Previous research has shown that organic fertilizers can generally improve soil physical and chemical properties and that they contain nutrients beneficial to microorganisms and plants (Islam et al. 2009). Ge et al. (2008) found long-term fertilization of soil in eastern China with organic manure to yield distinct community structures with more richness and diversity. Similarly, Chu et al. (2007) found that the use of organic supplements could cause significant increases in species richness and Shannon–Weaver indices over untreated plots. It is therefore reasonable to surmise that the high microbial diversity observed in the reclaimed soil might be driven by its high concentrations of SOM or TN, which could be attributed to the effectiveness of applying organic fertilizers.

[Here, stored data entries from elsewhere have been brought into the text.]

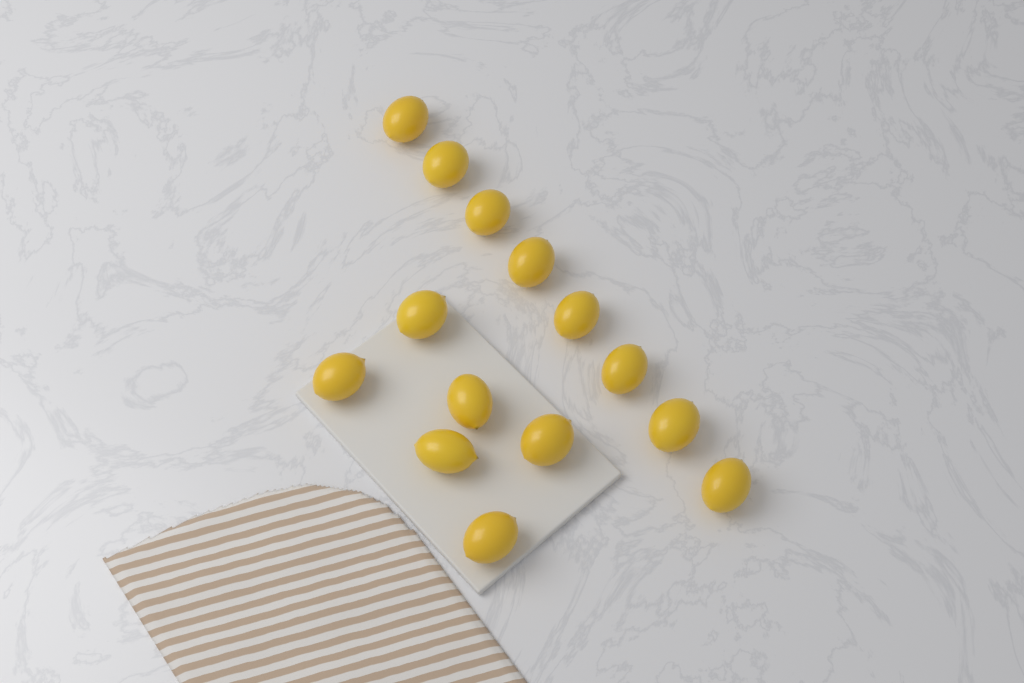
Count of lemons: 14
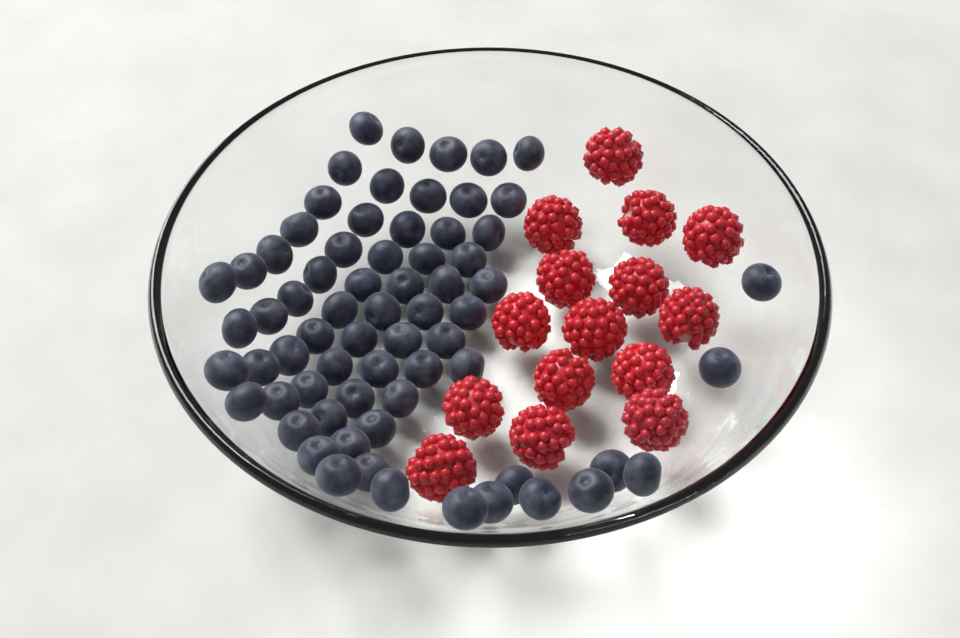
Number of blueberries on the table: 68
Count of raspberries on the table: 15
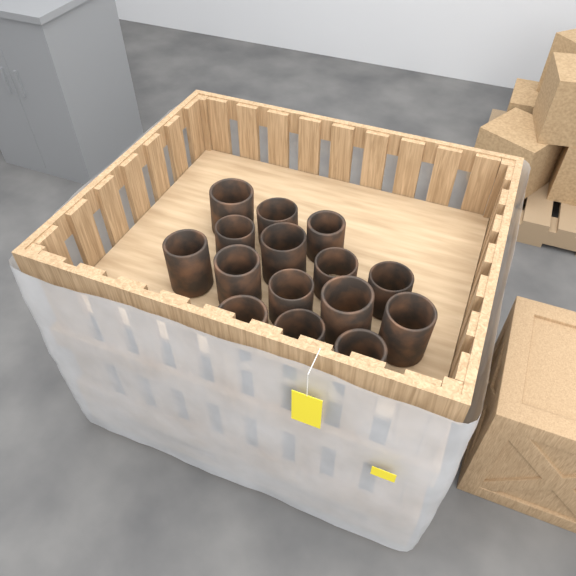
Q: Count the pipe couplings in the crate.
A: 15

In large part, the mixed sowing of legumes with gramineous grass could also be responsible for the increased bacterial diversity in reclaimed soils. Medicago sativa and Trifolium repens have been widely planted in the East China Plain because of their strong tolerance to drought and barren soil and their outstanding heat and cold resistance (Wu et al. 2009). The community coexistence mechanisms of deep legume roots and shallow grass roots can give rise to growth of the biological nitrogen fixing bacterium, Rhizobium (Xu et al. 2010). This is highly conducive to microbial growth and reproduction. In this way, the higher OTUs and diversity indices (Chao and ACE) obtained in reclaimed soils are of ecological significance, as demonstrated by the positive impact on bacterial diversity in areas with a history of diverse crop residues and rooting systems sown with a mixture of gramineae–leguminosae herbage. The higher bacterial diversity of reclaimed soils highlights an ecological reaction of plant-cover development in reclamation soils. The production of litter and root exudate may create conditions that foster eco-diversity and stable microbial communities. On the basis of these findings, it was concluded that both vegetation cover and fertilizer treatment affected soil bacterial communities, with soil characteristics controlling or mediating biogeochemical processes and ecosystem functionality.

Conclusions

The results shown here confirm the hypothesis that soil bacterial diversity and composition were significantly affected by the 13-years land reclamation program. The analysis of bacterial 16S rRNA-based datasets from soils revealed statistically significant differences in soil bacterial diversity and community structure between the reclaimed and subsided land. Stronger clustering of bacterial communities from the same soil system indicated that reclamation practices may have a greater influence on soil microbial communities than seasonal variation. The analysis of effects of soil properties on bacterial community structure revealed that SOM, AK and TN had significant influence on bacterial community structure and diversity. Long-term additions of organic amendments and mixed sowing of different herbage have significant effects on microbial communities and facilitate the improvement of bacterial community diversity in reclaimed soils. Overall, this work provides valuable insight into the response of terrestrial ecosystems to soil reclamation of abandoned mine land and demonstrates the considerable potential of pyrosequencing in characterizing soil microbial communities.